## Records for the task
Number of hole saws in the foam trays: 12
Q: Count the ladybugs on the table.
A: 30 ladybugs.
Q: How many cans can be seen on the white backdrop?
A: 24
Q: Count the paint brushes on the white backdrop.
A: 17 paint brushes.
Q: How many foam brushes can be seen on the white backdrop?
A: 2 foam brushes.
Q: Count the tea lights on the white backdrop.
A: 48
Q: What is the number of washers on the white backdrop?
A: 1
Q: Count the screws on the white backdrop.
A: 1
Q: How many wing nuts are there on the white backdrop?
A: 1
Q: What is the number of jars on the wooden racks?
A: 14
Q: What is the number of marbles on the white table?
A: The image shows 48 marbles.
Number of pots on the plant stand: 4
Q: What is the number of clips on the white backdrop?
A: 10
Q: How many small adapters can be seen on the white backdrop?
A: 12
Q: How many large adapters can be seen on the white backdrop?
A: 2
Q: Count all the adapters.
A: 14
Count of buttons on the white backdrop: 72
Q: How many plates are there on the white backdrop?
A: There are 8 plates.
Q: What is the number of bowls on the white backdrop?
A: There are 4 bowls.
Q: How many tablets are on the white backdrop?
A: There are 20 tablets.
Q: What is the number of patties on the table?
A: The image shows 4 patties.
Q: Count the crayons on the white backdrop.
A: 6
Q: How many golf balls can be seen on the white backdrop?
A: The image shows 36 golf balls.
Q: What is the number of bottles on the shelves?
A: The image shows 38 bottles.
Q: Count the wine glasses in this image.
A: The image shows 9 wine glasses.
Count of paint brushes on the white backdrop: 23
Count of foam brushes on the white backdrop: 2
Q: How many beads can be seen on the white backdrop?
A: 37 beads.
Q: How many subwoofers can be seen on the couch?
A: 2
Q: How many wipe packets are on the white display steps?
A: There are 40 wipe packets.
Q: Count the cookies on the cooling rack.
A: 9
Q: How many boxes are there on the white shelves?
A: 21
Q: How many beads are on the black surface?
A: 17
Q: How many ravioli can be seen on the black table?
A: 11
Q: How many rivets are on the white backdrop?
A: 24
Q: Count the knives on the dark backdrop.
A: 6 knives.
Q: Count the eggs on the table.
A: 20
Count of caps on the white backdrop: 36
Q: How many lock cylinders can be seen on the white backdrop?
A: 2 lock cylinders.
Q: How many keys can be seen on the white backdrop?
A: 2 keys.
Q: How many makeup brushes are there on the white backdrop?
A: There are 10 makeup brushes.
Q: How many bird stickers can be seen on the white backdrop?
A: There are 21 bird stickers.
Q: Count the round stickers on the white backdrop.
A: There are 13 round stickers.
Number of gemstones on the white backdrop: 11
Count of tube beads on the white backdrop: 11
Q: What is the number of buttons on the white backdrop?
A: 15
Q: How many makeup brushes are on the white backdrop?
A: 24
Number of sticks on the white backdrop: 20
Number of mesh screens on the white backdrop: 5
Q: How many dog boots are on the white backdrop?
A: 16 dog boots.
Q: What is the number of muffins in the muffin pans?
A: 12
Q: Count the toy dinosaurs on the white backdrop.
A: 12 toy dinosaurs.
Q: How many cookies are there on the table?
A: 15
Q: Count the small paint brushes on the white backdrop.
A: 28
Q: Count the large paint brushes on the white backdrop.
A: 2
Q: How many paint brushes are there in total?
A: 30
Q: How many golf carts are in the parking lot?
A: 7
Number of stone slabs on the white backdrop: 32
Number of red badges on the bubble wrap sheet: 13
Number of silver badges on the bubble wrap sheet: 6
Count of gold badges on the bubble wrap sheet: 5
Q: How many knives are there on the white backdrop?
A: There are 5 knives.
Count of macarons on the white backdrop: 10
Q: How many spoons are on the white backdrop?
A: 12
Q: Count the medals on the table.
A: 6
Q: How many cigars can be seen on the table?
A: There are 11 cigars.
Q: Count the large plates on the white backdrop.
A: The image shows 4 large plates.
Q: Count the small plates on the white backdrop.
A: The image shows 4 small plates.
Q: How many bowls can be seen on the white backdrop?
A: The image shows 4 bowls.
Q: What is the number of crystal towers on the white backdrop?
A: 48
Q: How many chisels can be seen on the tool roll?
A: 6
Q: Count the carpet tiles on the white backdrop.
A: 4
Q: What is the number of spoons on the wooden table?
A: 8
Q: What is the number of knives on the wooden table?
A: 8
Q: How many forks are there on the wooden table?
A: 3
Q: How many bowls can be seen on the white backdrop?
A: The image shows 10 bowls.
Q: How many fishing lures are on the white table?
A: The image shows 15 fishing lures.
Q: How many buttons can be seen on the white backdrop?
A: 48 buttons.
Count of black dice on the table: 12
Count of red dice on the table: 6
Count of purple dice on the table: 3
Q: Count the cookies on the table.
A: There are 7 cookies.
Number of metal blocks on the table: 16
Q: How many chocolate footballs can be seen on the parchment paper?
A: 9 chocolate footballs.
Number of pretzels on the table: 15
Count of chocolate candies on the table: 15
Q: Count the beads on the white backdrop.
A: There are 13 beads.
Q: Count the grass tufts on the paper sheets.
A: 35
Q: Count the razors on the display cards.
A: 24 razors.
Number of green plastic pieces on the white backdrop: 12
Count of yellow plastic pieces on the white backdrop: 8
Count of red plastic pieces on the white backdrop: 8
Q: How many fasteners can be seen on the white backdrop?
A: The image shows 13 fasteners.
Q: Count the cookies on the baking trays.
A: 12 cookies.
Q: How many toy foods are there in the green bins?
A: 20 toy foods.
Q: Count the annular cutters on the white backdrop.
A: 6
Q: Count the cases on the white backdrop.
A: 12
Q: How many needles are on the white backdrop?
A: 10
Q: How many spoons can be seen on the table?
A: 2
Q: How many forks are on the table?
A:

## Task prompt
Copy out all of the material above word for word, with every line kept unchanged.

## Finished answer
Number of hole saws in the foam trays: 12
Q: Count the ladybugs on the table.
A: 30 ladybugs.
Q: How many cans can be seen on the white backdrop?
A: 24
Q: Count the paint brushes on the white backdrop.
A: 17 paint brushes.
Q: How many foam brushes can be seen on the white backdrop?
A: 2 foam brushes.
Q: Count the tea lights on the white backdrop.
A: 48
Q: What is the number of washers on the white backdrop?
A: 1
Q: Count the screws on the white backdrop.
A: 1
Q: How many wing nuts are there on the white backdrop?
A: 1
Q: What is the number of jars on the wooden racks?
A: 14
Q: What is the number of marbles on the white table?
A: The image shows 48 marbles.
Number of pots on the plant stand: 4
Q: What is the number of clips on the white backdrop?
A: 10
Q: How many small adapters can be seen on the white backdrop?
A: 12
Q: How many large adapters can be seen on the white backdrop?
A: 2
Q: Count all the adapters.
A: 14
Count of buttons on the white backdrop: 72
Q: How many plates are there on the white backdrop?
A: There are 8 plates.
Q: What is the number of bowls on the white backdrop?
A: There are 4 bowls.
Q: How many tablets are on the white backdrop?
A: There are 20 tablets.
Q: What is the number of patties on the table?
A: The image shows 4 patties.
Q: Count the crayons on the white backdrop.
A: 6
Q: How many golf balls can be seen on the white backdrop?
A: The image shows 36 golf balls.
Q: What is the number of bottles on the shelves?
A: The image shows 38 bottles.
Q: Count the wine glasses in this image.
A: The image shows 9 wine glasses.
Count of paint brushes on the white backdrop: 23
Count of foam brushes on the white backdrop: 2
Q: How many beads can be seen on the white backdrop?
A: 37 beads.
Q: How many subwoofers can be seen on the couch?
A: 2
Q: How many wipe packets are on the white display steps?
A: There are 40 wipe packets.
Q: Count the cookies on the cooling rack.
A: 9
Q: How many boxes are there on the white shelves?
A: 21
Q: How many beads are on the black surface?
A: 17
Q: How many ravioli can be seen on the black table?
A: 11
Q: How many rivets are on the white backdrop?
A: 24
Q: Count the knives on the dark backdrop.
A: 6 knives.
Q: Count the eggs on the table.
A: 20
Count of caps on the white backdrop: 36
Q: How many lock cylinders can be seen on the white backdrop?
A: 2 lock cylinders.
Q: How many keys can be seen on the white backdrop?
A: 2 keys.
Q: How many makeup brushes are there on the white backdrop?
A: There are 10 makeup brushes.
Q: How many bird stickers can be seen on the white backdrop?
A: There are 21 bird stickers.
Q: Count the round stickers on the white backdrop.
A: There are 13 round stickers.
Number of gemstones on the white backdrop: 11
Count of tube beads on the white backdrop: 11
Q: What is the number of buttons on the white backdrop?
A: 15
Q: How many makeup brushes are on the white backdrop?
A: 24
Number of sticks on the white backdrop: 20
Number of mesh screens on the white backdrop: 5
Q: How many dog boots are on the white backdrop?
A: 16 dog boots.
Q: What is the number of muffins in the muffin pans?
A: 12
Q: Count the toy dinosaurs on the white backdrop.
A: 12 toy dinosaurs.
Q: How many cookies are there on the table?
A: 15
Q: Count the small paint brushes on the white backdrop.
A: 28
Q: Count the large paint brushes on the white backdrop.
A: 2
Q: How many paint brushes are there in total?
A: 30
Q: How many golf carts are in the parking lot?
A: 7
Number of stone slabs on the white backdrop: 32
Number of red badges on the bubble wrap sheet: 13
Number of silver badges on the bubble wrap sheet: 6
Count of gold badges on the bubble wrap sheet: 5
Q: How many knives are there on the white backdrop?
A: There are 5 knives.
Count of macarons on the white backdrop: 10
Q: How many spoons are on the white backdrop?
A: 12
Q: Count the medals on the table.
A: 6
Q: How many cigars can be seen on the table?
A: There are 11 cigars.
Q: Count the large plates on the white backdrop.
A: The image shows 4 large plates.
Q: Count the small plates on the white backdrop.
A: The image shows 4 small plates.
Q: How many bowls can be seen on the white backdrop?
A: The image shows 4 bowls.
Q: What is the number of crystal towers on the white backdrop?
A: 48
Q: How many chisels can be seen on the tool roll?
A: 6
Q: Count the carpet tiles on the white backdrop.
A: 4
Q: What is the number of spoons on the wooden table?
A: 8
Q: What is the number of knives on the wooden table?
A: 8
Q: How many forks are there on the wooden table?
A: 3
Q: How many bowls can be seen on the white backdrop?
A: The image shows 10 bowls.
Q: How many fishing lures are on the white table?
A: The image shows 15 fishing lures.
Q: How many buttons can be seen on the white backdrop?
A: 48 buttons.
Count of black dice on the table: 12
Count of red dice on the table: 6
Count of purple dice on the table: 3
Q: Count the cookies on the table.
A: There are 7 cookies.
Number of metal blocks on the table: 16
Q: How many chocolate footballs can be seen on the parchment paper?
A: 9 chocolate footballs.
Number of pretzels on the table: 15
Count of chocolate candies on the table: 15
Q: Count the beads on the white backdrop.
A: There are 13 beads.
Q: Count the grass tufts on the paper sheets.
A: 35
Q: Count the razors on the display cards.
A: 24 razors.
Number of green plastic pieces on the white backdrop: 12
Count of yellow plastic pieces on the white backdrop: 8
Count of red plastic pieces on the white backdrop: 8
Q: How many fasteners can be seen on the white backdrop?
A: The image shows 13 fasteners.
Q: Count the cookies on the baking trays.
A: 12 cookies.
Q: How many toy foods are there in the green bins?
A: 20 toy foods.
Q: Count the annular cutters on the white backdrop.
A: 6
Q: Count the cases on the white backdrop.
A: 12
Q: How many needles are on the white backdrop?
A: 10
Q: How many spoons can be seen on the table?
A: 2
Q: How many forks are on the table?
A:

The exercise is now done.